*Listed records*:
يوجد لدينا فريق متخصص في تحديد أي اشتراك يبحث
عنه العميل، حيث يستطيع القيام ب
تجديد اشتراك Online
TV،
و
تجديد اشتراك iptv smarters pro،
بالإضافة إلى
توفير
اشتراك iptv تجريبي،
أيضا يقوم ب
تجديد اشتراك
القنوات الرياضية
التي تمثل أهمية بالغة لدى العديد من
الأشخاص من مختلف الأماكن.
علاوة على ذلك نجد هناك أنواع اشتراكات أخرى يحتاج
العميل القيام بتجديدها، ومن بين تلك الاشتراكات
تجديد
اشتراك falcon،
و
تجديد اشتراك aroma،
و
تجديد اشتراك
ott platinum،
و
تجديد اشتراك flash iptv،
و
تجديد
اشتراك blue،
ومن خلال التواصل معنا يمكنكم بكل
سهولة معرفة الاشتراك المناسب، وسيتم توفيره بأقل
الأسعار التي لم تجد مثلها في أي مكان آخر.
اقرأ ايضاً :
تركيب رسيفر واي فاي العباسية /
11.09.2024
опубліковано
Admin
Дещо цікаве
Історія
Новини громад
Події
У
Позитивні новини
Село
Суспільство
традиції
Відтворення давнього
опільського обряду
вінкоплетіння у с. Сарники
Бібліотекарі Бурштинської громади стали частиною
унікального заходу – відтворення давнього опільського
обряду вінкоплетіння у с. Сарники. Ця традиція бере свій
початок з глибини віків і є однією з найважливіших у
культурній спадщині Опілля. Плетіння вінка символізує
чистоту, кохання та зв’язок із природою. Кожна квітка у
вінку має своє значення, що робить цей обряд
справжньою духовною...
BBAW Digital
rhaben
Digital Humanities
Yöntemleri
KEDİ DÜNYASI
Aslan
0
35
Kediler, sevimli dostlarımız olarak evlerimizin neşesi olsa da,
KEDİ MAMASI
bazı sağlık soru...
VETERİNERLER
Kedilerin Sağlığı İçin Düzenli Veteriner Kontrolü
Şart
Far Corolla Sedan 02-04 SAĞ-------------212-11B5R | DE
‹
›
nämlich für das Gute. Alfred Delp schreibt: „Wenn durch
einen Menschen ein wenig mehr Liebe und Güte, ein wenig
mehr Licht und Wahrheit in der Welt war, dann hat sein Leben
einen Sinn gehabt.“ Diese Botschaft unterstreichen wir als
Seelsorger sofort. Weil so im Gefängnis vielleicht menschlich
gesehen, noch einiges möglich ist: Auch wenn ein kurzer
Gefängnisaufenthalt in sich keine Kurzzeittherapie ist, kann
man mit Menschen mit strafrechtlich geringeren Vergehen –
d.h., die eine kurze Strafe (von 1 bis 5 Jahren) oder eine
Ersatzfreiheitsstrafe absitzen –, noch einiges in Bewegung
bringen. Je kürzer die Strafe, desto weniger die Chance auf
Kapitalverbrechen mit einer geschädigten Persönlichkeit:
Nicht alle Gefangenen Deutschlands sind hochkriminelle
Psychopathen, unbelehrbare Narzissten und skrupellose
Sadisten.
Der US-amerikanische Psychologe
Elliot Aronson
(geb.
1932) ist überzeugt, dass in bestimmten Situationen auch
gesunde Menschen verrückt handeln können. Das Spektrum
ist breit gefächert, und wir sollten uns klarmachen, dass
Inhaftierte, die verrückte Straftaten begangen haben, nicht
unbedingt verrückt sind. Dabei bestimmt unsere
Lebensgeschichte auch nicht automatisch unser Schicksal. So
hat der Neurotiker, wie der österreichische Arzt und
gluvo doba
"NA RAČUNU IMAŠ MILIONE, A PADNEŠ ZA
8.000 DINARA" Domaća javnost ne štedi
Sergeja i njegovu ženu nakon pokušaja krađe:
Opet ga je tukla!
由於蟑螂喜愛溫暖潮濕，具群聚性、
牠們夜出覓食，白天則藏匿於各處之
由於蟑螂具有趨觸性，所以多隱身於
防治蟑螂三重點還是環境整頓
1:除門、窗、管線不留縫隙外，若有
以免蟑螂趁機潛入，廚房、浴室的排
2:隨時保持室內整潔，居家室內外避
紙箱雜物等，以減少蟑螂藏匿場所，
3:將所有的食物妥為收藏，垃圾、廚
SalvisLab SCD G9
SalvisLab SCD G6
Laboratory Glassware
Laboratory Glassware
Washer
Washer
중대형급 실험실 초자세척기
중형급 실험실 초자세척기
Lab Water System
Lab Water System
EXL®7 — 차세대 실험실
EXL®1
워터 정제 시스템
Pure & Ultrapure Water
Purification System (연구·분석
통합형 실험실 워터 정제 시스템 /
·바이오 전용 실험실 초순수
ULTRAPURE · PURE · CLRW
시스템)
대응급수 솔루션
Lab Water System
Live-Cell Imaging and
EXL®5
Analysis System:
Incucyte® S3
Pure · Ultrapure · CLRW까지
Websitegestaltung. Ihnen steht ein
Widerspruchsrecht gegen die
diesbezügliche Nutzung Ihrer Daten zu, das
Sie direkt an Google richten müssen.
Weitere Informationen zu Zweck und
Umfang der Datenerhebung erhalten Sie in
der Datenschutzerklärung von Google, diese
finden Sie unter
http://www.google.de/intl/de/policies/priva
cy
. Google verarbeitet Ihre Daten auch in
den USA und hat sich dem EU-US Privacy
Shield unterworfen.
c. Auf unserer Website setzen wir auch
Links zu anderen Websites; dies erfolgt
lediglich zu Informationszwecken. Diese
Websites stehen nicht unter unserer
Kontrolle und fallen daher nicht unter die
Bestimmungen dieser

*Work request*:
Gather from the entries above all lines that include the string "sich".

*Answer for this exercise*:
Gefängnisaufenthalt in sich keine Kurzzeittherapie ist, kann
den USA und hat sich dem EU-US Privacy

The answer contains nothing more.